— begin —

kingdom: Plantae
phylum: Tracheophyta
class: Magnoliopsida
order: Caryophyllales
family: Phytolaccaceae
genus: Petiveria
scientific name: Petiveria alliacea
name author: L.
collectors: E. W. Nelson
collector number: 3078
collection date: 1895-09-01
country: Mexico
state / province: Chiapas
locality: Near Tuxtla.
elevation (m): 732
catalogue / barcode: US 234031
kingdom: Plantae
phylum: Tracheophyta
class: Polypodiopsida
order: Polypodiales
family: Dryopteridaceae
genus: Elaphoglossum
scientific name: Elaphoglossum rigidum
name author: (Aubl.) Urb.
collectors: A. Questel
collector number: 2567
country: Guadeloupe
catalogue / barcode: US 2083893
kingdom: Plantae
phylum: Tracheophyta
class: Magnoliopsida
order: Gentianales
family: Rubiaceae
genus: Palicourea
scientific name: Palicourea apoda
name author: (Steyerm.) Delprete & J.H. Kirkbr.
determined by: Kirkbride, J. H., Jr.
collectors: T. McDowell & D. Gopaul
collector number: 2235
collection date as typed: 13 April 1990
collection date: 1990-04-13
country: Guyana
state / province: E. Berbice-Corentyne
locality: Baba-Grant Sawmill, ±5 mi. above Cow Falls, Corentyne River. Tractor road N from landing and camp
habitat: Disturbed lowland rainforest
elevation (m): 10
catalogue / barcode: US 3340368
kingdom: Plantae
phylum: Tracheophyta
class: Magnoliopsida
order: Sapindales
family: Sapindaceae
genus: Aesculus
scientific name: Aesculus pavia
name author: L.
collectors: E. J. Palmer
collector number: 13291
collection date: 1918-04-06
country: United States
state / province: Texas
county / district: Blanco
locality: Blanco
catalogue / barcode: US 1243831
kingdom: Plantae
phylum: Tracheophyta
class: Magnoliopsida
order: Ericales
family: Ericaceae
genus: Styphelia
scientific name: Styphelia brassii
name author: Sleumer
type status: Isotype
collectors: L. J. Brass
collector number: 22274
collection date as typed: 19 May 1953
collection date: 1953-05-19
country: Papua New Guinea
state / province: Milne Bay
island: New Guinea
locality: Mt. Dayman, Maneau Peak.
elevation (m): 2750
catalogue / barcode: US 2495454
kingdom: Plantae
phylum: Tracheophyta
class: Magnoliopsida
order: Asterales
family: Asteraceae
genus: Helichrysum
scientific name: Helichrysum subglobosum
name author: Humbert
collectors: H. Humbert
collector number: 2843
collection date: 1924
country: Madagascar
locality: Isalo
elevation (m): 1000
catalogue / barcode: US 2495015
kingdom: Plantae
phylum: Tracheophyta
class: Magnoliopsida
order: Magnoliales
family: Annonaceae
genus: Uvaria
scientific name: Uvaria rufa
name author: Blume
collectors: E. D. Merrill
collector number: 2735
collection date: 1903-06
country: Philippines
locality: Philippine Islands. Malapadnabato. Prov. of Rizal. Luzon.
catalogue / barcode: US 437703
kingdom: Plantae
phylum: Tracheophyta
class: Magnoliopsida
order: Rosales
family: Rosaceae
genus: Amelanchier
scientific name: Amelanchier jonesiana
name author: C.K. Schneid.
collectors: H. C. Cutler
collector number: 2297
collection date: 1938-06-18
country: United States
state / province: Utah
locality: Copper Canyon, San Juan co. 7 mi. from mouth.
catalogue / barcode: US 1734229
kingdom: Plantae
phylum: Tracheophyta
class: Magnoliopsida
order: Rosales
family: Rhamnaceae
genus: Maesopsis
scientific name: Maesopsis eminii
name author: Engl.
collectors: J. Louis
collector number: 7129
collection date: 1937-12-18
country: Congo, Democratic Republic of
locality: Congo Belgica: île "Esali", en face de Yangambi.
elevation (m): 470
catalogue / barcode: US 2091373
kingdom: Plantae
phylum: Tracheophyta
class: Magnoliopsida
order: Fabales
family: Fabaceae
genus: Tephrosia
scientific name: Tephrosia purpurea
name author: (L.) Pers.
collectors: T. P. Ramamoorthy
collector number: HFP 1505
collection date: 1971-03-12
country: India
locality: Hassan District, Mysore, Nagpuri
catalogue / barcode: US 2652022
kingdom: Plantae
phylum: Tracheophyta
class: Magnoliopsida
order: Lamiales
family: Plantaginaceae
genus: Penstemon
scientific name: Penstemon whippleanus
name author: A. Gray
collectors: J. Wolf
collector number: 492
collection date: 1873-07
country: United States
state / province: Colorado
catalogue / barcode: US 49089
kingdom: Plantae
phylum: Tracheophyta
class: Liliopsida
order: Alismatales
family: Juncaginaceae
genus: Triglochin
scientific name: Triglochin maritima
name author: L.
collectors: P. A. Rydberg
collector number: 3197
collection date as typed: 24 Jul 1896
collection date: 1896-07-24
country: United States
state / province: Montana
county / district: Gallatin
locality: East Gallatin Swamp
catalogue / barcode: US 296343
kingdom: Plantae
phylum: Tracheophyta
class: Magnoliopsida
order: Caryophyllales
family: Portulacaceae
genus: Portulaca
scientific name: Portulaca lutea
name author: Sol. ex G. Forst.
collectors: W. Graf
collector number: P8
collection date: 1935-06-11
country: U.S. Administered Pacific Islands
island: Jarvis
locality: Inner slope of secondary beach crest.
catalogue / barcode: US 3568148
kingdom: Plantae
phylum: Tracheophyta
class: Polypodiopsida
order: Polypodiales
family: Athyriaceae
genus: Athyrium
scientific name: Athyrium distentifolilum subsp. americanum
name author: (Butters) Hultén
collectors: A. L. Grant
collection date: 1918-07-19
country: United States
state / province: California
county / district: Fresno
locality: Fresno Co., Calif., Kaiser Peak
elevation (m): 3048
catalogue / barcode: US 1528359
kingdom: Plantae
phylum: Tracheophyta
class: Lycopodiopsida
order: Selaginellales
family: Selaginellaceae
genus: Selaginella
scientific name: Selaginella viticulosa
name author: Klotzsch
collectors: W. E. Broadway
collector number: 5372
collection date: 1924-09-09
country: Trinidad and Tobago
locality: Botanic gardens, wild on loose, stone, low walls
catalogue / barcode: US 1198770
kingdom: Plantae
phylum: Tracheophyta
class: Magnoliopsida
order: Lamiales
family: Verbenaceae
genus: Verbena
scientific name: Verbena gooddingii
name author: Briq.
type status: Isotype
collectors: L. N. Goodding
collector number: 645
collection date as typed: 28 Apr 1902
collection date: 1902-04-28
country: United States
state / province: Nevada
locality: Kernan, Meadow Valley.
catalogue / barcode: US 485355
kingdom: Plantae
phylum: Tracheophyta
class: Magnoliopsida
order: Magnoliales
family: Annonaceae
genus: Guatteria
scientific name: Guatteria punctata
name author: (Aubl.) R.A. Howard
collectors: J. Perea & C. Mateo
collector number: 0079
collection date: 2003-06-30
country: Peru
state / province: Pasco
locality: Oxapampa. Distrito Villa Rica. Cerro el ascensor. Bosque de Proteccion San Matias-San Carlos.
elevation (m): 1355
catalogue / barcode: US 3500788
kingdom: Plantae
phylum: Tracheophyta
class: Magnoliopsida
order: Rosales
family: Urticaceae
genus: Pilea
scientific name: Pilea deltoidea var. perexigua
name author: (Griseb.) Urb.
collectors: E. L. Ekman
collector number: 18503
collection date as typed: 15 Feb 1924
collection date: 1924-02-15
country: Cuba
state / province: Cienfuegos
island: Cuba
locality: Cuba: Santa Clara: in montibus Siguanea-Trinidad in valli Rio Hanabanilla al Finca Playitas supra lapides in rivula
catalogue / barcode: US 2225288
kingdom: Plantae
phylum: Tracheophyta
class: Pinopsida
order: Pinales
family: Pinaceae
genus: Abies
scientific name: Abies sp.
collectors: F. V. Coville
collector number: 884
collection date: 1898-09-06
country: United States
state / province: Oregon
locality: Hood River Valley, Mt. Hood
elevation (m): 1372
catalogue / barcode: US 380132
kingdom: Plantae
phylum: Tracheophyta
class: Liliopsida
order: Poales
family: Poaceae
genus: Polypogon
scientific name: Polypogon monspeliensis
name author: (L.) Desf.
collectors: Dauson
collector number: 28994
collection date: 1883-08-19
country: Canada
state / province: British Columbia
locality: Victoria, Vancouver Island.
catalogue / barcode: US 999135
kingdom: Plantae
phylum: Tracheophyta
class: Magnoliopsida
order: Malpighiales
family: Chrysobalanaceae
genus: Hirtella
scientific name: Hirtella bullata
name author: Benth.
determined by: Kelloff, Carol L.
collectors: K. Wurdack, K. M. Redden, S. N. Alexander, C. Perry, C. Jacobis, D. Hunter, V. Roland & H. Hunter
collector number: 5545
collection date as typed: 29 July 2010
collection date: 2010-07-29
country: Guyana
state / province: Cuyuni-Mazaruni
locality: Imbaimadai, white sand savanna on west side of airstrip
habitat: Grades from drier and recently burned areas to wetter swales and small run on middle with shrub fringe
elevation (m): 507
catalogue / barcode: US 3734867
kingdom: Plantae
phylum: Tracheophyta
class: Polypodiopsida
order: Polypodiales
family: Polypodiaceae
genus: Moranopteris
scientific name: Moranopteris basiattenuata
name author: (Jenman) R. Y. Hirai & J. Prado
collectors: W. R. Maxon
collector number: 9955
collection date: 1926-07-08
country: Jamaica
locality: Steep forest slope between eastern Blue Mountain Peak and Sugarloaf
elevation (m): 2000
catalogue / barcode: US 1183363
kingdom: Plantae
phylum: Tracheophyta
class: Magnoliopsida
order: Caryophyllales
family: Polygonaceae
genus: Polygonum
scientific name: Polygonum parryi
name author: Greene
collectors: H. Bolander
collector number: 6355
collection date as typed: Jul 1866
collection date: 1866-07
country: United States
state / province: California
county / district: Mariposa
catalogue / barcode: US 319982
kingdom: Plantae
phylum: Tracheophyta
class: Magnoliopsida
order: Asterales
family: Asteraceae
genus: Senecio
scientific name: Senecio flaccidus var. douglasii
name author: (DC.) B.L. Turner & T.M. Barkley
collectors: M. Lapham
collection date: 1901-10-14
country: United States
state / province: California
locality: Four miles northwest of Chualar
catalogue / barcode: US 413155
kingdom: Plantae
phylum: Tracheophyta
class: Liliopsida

— end —

Problem description → Render the records from their first line through the line with "catalogue / barcode: US 234031" as a JSON list of strings, one string per line, with blank lines omitted.

Task answer →
[
  "kingdom: Plantae",
  "phylum: Tracheophyta",
  "class: Magnoliopsida",
  "order: Caryophyllales",
  "family: Phytolaccaceae",
  "genus: Petiveria",
  "scientific name: Petiveria alliacea",
  "name author: L.",
  "collectors: E. W. Nelson",
  "collector number: 3078",
  "collection date: 1895-09-01",
  "country: Mexico",
  "state / province: Chiapas",
  "locality: Near Tuxtla.",
  "elevation (m): 732",
  "catalogue / barcode: US 234031"
]